# Task to carry out:
Find the line with "34: (606, 69, 1619.50)" in the records below. Copy it and every line after it, up to and including the line with "45: (266, 63, 1798.23)".

# Provided entries:
Segment Open

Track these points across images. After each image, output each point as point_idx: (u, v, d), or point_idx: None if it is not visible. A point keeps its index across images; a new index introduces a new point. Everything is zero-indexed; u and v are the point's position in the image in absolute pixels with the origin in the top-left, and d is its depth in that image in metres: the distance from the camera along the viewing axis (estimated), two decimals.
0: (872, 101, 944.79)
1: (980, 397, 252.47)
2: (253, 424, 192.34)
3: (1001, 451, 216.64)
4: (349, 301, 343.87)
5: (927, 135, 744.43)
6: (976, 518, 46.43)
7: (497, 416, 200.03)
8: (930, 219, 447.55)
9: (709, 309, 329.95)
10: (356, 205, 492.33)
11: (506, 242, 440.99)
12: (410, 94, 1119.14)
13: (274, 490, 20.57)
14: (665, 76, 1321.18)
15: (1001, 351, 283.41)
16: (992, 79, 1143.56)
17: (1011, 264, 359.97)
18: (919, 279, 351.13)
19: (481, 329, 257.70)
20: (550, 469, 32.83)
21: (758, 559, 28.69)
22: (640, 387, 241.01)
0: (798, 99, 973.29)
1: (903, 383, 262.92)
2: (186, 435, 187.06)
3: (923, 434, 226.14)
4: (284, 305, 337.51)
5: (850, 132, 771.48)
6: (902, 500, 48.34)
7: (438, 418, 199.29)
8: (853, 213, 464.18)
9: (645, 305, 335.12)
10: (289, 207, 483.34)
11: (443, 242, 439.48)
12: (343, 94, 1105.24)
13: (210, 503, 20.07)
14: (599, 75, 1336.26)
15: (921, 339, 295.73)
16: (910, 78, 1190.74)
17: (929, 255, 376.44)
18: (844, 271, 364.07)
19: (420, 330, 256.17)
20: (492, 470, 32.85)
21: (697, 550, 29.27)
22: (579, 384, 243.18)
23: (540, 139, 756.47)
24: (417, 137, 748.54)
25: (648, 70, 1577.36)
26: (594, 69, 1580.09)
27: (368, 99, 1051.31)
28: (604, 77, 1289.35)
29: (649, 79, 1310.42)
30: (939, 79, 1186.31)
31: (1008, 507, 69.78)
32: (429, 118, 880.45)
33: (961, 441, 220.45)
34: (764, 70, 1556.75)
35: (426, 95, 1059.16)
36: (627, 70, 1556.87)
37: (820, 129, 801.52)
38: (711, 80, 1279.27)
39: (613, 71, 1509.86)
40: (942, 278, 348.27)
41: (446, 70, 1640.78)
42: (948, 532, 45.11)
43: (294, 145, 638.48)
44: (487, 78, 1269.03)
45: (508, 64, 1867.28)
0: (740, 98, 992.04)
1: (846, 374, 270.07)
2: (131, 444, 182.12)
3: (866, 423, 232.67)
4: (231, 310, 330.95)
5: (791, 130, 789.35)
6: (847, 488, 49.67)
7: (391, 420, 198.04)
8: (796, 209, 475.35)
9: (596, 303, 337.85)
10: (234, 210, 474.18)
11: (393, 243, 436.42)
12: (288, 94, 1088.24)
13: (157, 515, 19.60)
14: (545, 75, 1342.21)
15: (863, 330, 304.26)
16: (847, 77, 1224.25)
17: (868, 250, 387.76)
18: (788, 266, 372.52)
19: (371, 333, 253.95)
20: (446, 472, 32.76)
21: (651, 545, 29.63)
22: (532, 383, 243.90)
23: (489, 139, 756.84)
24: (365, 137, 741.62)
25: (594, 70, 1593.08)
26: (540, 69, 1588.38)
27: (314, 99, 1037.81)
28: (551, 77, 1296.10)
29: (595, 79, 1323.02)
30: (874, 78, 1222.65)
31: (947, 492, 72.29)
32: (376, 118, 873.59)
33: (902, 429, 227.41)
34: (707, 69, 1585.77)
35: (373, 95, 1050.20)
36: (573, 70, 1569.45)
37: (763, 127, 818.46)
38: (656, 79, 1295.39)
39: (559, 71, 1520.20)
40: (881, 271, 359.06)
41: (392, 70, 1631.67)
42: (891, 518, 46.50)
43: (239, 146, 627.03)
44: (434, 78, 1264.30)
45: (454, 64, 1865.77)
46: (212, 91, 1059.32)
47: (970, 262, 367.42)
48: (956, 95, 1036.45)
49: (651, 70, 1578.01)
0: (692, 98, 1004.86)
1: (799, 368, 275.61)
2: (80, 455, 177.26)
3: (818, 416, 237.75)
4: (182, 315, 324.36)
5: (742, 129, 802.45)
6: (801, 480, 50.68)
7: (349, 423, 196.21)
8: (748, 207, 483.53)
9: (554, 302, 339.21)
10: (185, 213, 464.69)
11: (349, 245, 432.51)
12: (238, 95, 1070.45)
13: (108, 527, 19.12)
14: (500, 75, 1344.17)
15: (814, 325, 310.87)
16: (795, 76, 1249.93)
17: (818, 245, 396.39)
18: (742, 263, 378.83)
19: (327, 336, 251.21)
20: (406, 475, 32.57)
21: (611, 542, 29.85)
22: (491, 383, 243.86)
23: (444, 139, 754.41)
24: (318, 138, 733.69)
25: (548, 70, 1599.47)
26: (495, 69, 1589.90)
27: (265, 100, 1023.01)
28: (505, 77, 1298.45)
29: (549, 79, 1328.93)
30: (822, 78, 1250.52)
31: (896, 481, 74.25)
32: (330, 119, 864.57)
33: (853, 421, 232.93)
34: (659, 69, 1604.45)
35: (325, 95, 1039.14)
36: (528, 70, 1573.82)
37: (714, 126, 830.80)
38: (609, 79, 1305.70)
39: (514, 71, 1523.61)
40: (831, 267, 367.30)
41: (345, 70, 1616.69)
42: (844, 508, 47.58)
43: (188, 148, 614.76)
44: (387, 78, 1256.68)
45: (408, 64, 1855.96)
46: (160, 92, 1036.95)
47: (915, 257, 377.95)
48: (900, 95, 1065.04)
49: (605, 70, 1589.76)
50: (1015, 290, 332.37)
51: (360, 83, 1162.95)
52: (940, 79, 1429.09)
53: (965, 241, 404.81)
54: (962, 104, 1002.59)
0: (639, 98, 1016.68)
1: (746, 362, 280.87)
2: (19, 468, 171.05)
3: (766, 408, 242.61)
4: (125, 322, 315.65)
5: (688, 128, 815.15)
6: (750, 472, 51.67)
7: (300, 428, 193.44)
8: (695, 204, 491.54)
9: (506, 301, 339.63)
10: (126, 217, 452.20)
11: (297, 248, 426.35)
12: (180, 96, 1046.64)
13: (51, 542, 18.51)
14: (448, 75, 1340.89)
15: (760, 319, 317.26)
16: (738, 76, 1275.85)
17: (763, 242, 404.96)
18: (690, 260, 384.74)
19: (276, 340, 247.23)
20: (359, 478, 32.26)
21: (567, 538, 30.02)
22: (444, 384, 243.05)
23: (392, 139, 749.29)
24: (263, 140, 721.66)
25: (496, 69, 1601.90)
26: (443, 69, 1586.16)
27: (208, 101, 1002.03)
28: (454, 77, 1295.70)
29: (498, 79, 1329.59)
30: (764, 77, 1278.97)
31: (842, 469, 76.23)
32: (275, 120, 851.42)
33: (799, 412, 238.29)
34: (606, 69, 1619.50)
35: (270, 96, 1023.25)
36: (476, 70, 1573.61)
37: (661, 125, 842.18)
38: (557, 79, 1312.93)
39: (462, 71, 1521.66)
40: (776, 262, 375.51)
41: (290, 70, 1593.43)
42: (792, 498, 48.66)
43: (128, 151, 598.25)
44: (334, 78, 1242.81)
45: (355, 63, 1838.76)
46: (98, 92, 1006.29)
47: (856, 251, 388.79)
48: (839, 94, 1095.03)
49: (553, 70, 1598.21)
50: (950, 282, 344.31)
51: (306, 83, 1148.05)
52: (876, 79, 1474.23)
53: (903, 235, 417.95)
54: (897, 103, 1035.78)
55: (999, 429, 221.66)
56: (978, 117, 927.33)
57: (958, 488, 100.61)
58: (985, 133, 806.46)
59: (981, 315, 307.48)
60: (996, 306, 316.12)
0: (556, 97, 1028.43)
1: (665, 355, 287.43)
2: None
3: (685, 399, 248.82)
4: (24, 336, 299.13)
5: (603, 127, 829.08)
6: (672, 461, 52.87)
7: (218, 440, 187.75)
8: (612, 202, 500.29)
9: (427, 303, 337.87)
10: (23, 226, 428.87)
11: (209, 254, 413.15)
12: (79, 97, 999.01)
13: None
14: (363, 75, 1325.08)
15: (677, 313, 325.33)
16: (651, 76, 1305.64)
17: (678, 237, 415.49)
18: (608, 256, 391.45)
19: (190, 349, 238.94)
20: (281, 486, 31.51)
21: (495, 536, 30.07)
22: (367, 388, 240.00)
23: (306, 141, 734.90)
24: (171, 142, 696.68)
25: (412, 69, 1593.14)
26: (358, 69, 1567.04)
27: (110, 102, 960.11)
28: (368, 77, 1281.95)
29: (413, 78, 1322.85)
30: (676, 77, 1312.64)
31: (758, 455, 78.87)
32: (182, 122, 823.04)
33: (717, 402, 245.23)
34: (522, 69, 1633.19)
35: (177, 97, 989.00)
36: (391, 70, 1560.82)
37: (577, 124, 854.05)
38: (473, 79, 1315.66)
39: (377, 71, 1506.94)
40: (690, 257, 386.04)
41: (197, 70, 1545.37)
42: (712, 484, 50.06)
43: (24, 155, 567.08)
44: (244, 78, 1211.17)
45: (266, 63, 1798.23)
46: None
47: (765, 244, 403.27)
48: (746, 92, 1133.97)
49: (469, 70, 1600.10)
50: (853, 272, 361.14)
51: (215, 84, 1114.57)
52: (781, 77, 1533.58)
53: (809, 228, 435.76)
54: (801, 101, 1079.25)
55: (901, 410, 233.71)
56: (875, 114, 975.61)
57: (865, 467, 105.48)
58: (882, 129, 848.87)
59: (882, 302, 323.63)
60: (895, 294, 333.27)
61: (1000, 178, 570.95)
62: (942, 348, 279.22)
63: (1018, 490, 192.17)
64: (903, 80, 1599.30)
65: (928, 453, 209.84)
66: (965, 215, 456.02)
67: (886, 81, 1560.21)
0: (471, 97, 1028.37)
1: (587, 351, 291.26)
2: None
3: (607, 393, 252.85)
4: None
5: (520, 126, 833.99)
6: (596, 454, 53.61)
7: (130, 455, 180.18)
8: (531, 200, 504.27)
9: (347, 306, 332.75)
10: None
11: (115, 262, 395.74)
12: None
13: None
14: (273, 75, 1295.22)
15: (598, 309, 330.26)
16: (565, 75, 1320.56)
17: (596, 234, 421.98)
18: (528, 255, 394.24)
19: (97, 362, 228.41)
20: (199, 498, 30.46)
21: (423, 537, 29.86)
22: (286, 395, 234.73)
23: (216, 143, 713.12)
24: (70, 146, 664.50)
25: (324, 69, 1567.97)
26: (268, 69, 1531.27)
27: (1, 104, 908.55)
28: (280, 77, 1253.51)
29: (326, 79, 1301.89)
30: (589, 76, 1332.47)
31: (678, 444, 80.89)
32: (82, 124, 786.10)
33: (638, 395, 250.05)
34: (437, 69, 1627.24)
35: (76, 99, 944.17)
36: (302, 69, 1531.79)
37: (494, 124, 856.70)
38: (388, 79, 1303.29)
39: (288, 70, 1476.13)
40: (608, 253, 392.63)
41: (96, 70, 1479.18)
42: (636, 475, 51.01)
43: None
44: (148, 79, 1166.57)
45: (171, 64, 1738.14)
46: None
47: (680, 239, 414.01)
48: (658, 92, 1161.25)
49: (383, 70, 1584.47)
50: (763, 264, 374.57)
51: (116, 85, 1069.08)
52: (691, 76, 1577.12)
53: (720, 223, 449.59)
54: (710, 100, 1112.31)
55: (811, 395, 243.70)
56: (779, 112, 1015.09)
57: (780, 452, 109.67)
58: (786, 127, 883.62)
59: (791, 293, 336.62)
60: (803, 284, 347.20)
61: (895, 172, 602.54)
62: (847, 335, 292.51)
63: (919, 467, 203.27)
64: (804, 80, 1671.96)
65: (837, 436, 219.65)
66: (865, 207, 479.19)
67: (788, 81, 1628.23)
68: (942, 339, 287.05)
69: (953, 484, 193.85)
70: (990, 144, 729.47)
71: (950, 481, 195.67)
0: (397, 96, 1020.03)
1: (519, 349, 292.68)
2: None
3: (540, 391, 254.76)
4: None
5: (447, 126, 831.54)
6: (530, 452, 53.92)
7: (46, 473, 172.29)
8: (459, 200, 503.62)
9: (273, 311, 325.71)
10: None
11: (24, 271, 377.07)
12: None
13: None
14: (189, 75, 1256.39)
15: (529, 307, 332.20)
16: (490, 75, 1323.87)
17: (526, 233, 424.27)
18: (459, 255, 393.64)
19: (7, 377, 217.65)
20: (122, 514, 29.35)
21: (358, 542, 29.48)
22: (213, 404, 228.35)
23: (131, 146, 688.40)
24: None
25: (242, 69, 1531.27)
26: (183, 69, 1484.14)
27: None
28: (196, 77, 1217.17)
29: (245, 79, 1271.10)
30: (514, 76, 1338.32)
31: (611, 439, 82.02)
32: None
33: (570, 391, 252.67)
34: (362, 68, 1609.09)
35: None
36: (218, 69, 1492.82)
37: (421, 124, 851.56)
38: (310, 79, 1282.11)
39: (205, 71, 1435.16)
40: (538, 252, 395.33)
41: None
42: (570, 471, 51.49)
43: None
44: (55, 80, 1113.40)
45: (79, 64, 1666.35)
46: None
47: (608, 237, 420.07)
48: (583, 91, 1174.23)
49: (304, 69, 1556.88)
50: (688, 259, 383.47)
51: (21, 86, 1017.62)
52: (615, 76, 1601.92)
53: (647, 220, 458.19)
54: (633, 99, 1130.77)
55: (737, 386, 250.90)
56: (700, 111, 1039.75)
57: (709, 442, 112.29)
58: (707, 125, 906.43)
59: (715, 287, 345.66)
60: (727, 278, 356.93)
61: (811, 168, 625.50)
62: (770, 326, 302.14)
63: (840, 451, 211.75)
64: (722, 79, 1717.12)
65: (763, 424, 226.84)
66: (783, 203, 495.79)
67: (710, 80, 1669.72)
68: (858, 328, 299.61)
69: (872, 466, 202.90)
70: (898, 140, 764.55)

Segment Closed

# Output of the exercise:
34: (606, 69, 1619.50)
35: (270, 96, 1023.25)
36: (476, 70, 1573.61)
37: (661, 125, 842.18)
38: (557, 79, 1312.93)
39: (462, 71, 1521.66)
40: (776, 262, 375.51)
41: (290, 70, 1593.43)
42: (792, 498, 48.66)
43: (128, 151, 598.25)
44: (334, 78, 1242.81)
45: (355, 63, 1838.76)
46: (98, 92, 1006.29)
47: (856, 251, 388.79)
48: (839, 94, 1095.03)
49: (553, 70, 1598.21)
50: (950, 282, 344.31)
51: (306, 83, 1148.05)
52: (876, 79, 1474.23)
53: (903, 235, 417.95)
54: (897, 103, 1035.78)
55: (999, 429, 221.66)
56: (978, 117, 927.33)
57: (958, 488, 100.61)
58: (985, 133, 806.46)
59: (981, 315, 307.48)
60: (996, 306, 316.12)
0: (556, 97, 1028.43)
1: (665, 355, 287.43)
2: None
3: (685, 399, 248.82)
4: (24, 336, 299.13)
5: (603, 127, 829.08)
6: (672, 461, 52.87)
7: (218, 440, 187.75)
8: (612, 202, 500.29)
9: (427, 303, 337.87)
10: (23, 226, 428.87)
11: (209, 254, 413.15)
12: (79, 97, 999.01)
13: None
14: (363, 75, 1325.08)
15: (677, 313, 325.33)
16: (651, 76, 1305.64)
17: (678, 237, 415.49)
18: (608, 256, 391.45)
19: (190, 349, 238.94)
20: (281, 486, 31.51)
21: (495, 536, 30.07)
22: (367, 388, 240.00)
23: (306, 141, 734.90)
24: (171, 142, 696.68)
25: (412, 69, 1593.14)
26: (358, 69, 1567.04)
27: (110, 102, 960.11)
28: (368, 77, 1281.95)
29: (413, 78, 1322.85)
30: (676, 77, 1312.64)
31: (758, 455, 78.87)
32: (182, 122, 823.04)
33: (717, 402, 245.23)
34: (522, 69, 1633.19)
35: (177, 97, 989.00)
36: (391, 70, 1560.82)
37: (577, 124, 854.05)
38: (473, 79, 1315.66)
39: (377, 71, 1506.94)
40: (690, 257, 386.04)
41: (197, 70, 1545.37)
42: (712, 484, 50.06)
43: (24, 155, 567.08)
44: (244, 78, 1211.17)
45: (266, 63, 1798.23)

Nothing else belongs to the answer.